Figure 1. Autoreactive myelin-specific CD8 T-cells suppress CD4 T-cell mediated autoimmune demyelinating disease.

(A) MOG- (or OVA)-specific CD8 T-cells (purity ≧95%) were transferred one day prior to primary EAE induction. EAE clinical severity was evaluated in a blinded manner and the two groups were compared. Mean clinical scores ± SEM are shown on the y-axis versus days post-immunization on the x-axis. Data are representative of at least three independent experiments (n=15 per condition).

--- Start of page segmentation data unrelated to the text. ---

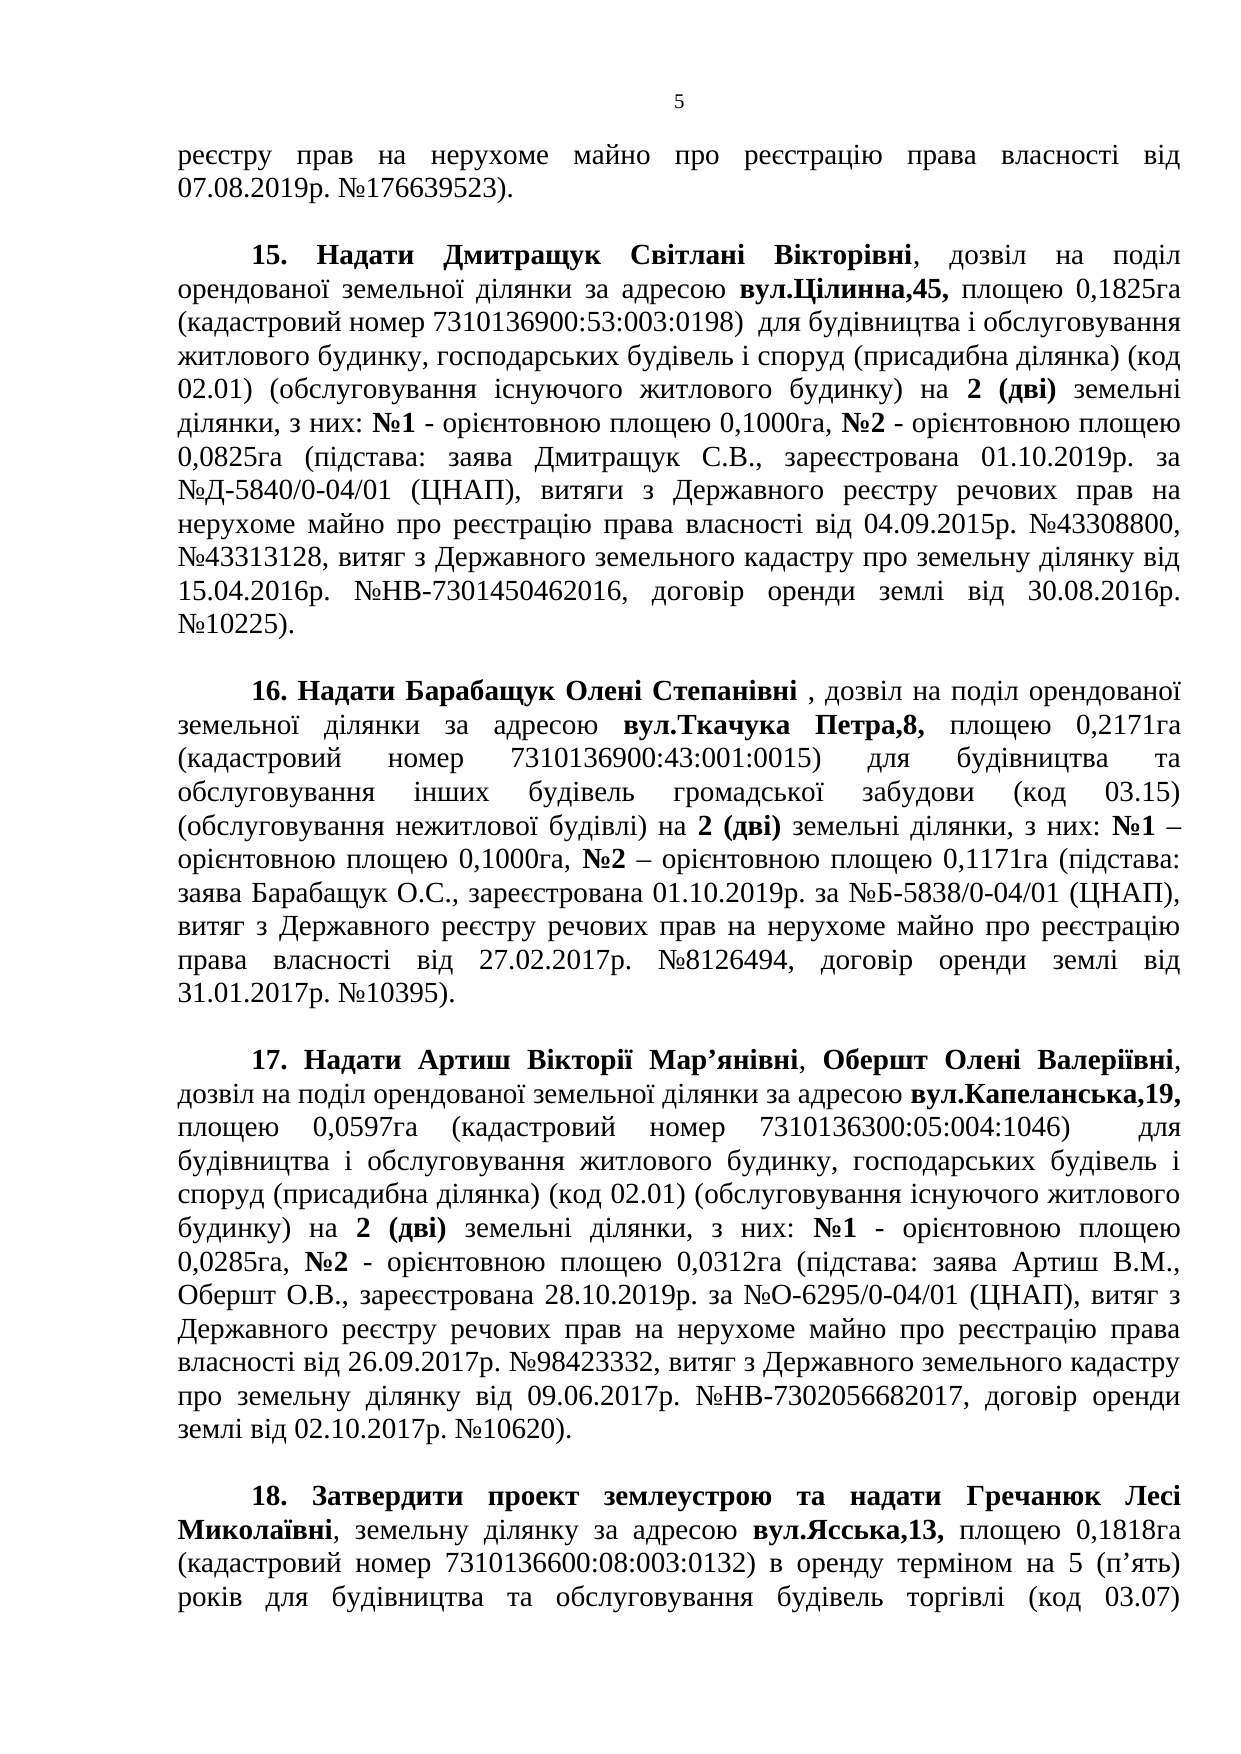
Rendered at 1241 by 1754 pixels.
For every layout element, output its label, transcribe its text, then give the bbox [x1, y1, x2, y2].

text 17. Надати Артиш Вікторії Мар’янівні, Обершт Олені Валеріївні, дозвіл на поділ орендованої земельної ділянки за адресою вул.Капеланська,19, площею 0,0597га (кадастровий номер 7310136300:05:004:1046) для будівництва і обслуговування житлового будинку, господарських будівель і споруд (присадибна ділянка) (код 02.01) (обслуговування існуючого житлового будинку) на 2 (дві) земельні ділянки, з них: №1 - орієнтовною площею 0,0285га, №2 - орієнтовною площею 0,0312га (підстава: заява Артиш В.М., Обершт О.В., зареєстрована 28.10.2019р. за №О-6295/0-04/01 (ЦНАП), витяг з Державного реєстру речових прав на нерухоме майно про реєстрацію права власності від 26.09.2017р. №98423332, витяг з Державного земельного кадастру про земельну ділянку від 09.06.2017р. №НВ-7302056682017, договір оренди землі від 02.10.2017р. №10620). [177, 1042, 1181, 1445]
text 15. Надати Дмитращук Світлані Вікторівні, дозвіл на поділ орендованої земельної ділянки за адресою вул.Цілинна,45, площею 0,1825га (кадастровий номер 7310136900:53:003:0198) для будівництва і обслуговування житлового будинку, господарських будівель і споруд (присадибна ділянка) (код 02.01) (обслуговування існуючого житлового будинку) на 2 (дві) земельні ділянки, з них: №1 - орієнтовною площею 0,1000га, №2 - орієнтовною площею 0,0825га (підстава: заява Дмитращук С.В., зареєстрована 01.10.2019р. за №Д-5840/0-04/01 (ЦНАП), витяги з Державного реєстру речових прав на нерухоме майно про реєстрацію права власності від 04.09.2015р. №43308800, №43313128, витяг з Державного земельного кадастру про земельну ділянку від 15.04.2016р. №НВ-7301450462016, договір оренди землі від 30.08.2016р. №10225). [177, 237, 1181, 640]
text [177, 1478, 1181, 1613]
text 16. Надати Барабащук Олені Степанівні , дозвіл на поділ орендованої земельної ділянки за адресою вул.Ткачука Петра,8, площею 0,2171га (кадастровий номер 7310136900:43:001:0015) для будівництва та обслуговування інших будівель громадської забудови (код 03.15) (обслуговування нежитлової будівлі) на 2 (дві) земельні ділянки, з них: №1 – орієнтовною площею 0,1000га, №2 – орієнтовною площею 0,1171га (підстава: заява Барабащук О.С., зареєстрована 01.10.2019р. за №Б-5838/0-04/01 (ЦНАП), витяг з Державного реєстру речових прав на нерухоме майно про реєстрацію права власності від 27.02.2017р. №8126494, договір оренди землі від 31.01.2017р. №10395). [177, 673, 1181, 1009]
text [177, 137, 1181, 204]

(B) MOG- (or OVA)-specific CD8 T-cells were transferred into naive CD45.1+ mice on day −2. On day −1, all mice received CFSE-labeled MOG_35–55-specific transgenic (2D2) CD45.2+ CD4 T-cells and were immunized with MOG_35–55/CFA on day 0. At days 5, 7 and 10 post-immunization, cervical and inguinal lymph nodes and spleens were harvested and CFSE dilution of CD45.2+ TCR β + CD8− CD4+ T-cells measured. Representative histograms of 2D2 CD4 T-cells CFSE dilution at day 10 in control CD8 T-cell recipient mice (top panel) and MOG-specific CD8 T-cells (bottom panel) are shown. Numbers on the histograms indicate the percentage of gated cells that were either in the CFSE-lowest or CFSE-high fractions in the OVA-CD8 and MOG-CD8 recipients.

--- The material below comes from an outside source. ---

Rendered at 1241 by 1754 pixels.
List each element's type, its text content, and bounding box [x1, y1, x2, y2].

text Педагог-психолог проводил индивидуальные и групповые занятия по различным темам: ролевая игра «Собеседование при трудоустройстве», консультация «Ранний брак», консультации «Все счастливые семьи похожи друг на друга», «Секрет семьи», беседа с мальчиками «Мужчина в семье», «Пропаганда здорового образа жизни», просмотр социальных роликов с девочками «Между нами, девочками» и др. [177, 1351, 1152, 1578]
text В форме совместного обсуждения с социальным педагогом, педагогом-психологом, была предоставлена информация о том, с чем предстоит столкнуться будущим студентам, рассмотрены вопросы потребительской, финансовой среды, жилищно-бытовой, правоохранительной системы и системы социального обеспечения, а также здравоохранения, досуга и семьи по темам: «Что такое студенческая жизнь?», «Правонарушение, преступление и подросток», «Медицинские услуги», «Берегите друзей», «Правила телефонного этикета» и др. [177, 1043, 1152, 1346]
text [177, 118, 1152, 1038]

(C) The graph indicates % suppression, calculated as % suppression = 100% − ((test condition/control condition)*100). Data are representative of three independent experiments. Cumulative graphs from days 5, 7, and 10 are shown.

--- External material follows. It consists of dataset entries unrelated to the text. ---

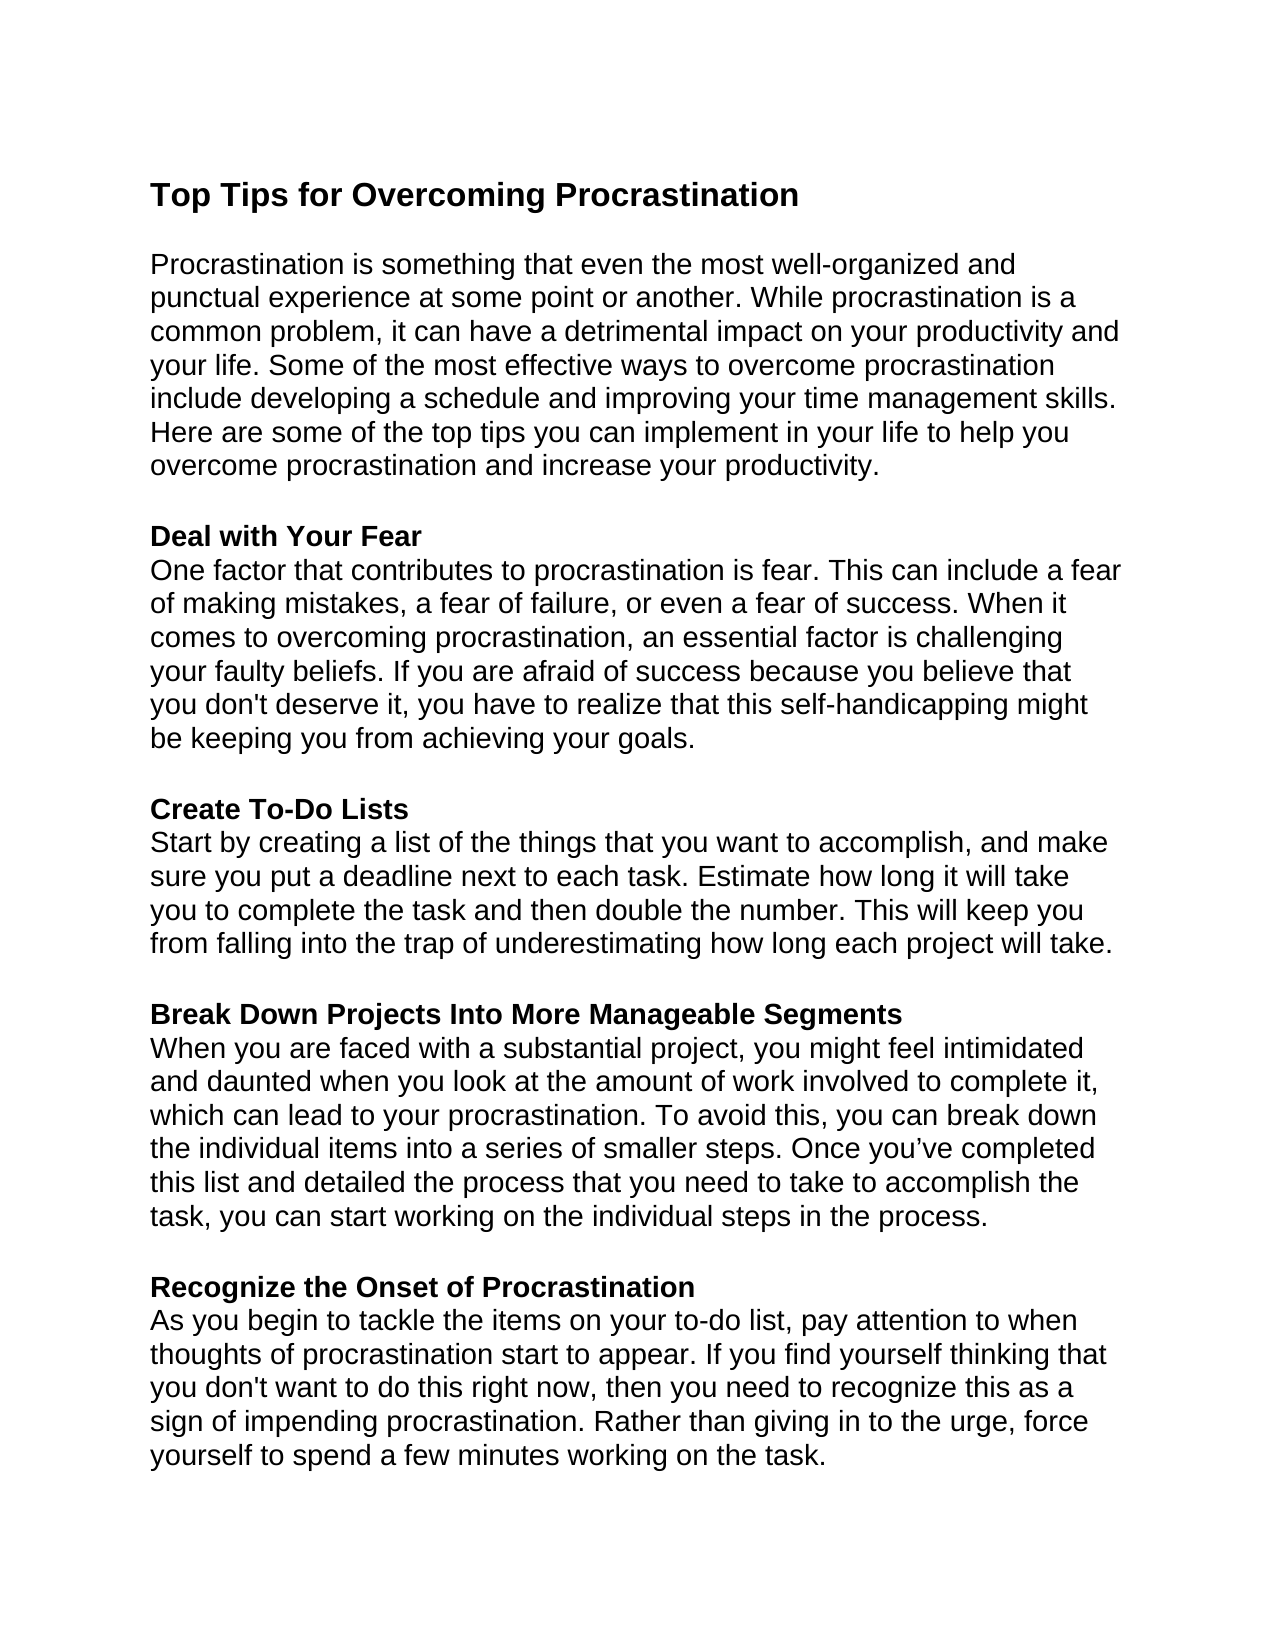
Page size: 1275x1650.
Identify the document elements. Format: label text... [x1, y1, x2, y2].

subtitle Recognize the Onset of Procrastination [150, 1270, 1125, 1303]
subtitle Break Down Projects Into More Manageable Segments [150, 997, 1125, 1031]
text As you begin to tackle the items on your to-do list, pay attention to when thoughts of procrastination start to appear. If you find yourself thinking that you don't want to do this right now, then you need to recognize this as a sign of impending procrastination. Rather than giving in to the urge, force yourself to spend a few minutes working on the task. [150, 1303, 1125, 1471]
subtitle Deal with Your Fear [150, 519, 1125, 553]
text Procrastination is something that even the most well-organized and punctual experience at some point or another. While procrastination is a common problem, it can have a detrimental impact on your productivity and your life. Some of the most effective ways to overcome procrastination include developing a schedule and improving your time management skills. Here are some of the top tips you can implement in your life to help you overcome procrastination and increase your productivity. [150, 247, 1125, 482]
text Start by creating a list of the things that you want to accomplish, and make sure you put a deadline next to each task. Estimate how long it will take you to complete the task and then double the number. This will keep you from falling into the trap of underestimating how long each project will take. [150, 826, 1125, 960]
text When you are faced with a substantial project, you might feel intimidated and daunted when you look at the amount of work involved to complete it, which can lead to your procrastination. To avoid this, you can break down the individual items into a series of smaller steps. Once you’ve completed this list and detailed the process that you need to take to accomplish the task, you can start working on the individual steps in the process. [150, 1031, 1125, 1232]
text One factor that contributes to procrastination is fear. This can include a fear of making mistakes, a fear of failure, or even a fear of success. When it comes to overcoming procrastination, an essential factor is challenging your faulty beliefs. If you are afraid of success because you believe that you don't deserve it, you have to realize that this self-handicapping might be keeping you from achieving your goals. [150, 553, 1125, 754]
subtitle Top Tips for Overcoming Procrastination [150, 175, 1125, 213]
subtitle Create To-Do Lists [150, 792, 1125, 826]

(D) Mice were immunized with MOG_35–55/CFA, followed by transfer of MOG-specific (or control) CD8 T-cells at day 12 post-immunization. Data are representative of two independent (n=20 per condition).

(E) MOG- (or OVA-) CD8 T-cells were transferred into naïve mice. The next day, adoptive EAE was induced using purified activated CD4 from MOG_35–55-immunized mice. Data are representative of 5 experimental replicates (n=25 per condition).